Dans le monde actuel, qui devient chaque jour un peu plus délirant, non seulement le fonctionnement du marché écrase totalement les petits producteurs, mais il leur ajoute de nouvelles taxes avec ... les OGM. Le petit producteur n'est ainsi même plus propriétaire des semences qu'il récolte. Il lui est interdit par la loi de les réutiliser.
Les Héraults de cette mondialisation et ardents défenseurs des OGM, comme notre ex-french doctor Koutchner diront que la solution de faim dans le monde passe par ces OGM, " qui accroîtraient la rentabilité des entreprises agricoles ". Ainsi la solution consisterait à faire produire massivement de la nourriture par des grandes entreprises spécialisées, travaillant sur de vastes échelles.
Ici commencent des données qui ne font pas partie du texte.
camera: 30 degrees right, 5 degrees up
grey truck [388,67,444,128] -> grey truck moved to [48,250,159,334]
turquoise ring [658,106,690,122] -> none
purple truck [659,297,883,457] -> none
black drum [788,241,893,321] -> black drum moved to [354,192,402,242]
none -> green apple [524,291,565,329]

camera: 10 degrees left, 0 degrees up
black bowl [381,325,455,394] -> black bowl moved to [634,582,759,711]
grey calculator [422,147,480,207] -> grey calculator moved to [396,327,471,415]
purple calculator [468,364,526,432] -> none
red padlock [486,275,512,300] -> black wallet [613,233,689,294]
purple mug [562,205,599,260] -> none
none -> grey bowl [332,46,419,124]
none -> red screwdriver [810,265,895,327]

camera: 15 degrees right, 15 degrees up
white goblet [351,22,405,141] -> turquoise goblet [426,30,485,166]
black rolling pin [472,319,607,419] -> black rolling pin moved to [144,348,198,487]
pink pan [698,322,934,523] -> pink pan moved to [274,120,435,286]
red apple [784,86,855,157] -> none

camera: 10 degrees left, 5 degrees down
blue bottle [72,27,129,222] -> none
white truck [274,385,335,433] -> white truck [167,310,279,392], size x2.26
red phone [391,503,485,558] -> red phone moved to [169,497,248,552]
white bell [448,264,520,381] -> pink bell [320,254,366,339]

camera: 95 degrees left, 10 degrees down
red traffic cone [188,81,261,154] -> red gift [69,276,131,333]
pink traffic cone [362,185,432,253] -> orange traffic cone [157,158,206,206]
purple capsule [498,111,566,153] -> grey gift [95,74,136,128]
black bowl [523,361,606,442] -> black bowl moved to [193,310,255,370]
Mais comme le note Mazoyer, ces entreprises ne travaillent pour des clients riches, solvables. L'aide alimentaire ( pourcentage ridicule déjà mentionné ) est incapable de palier ce problème.
Dans certaines régions pauvres les paysans se tournent vers des récoltes plus rentable : la drogue. Comment s'en étonner, dans un monde qui compte résoudre ses problèmes en équipant les policiers de tasers, en multipliant les camps de concentrations, voir un jour en éliminant de vastes populations de manière discrète, par le biais d'armes météorologiques ou bactériologiques.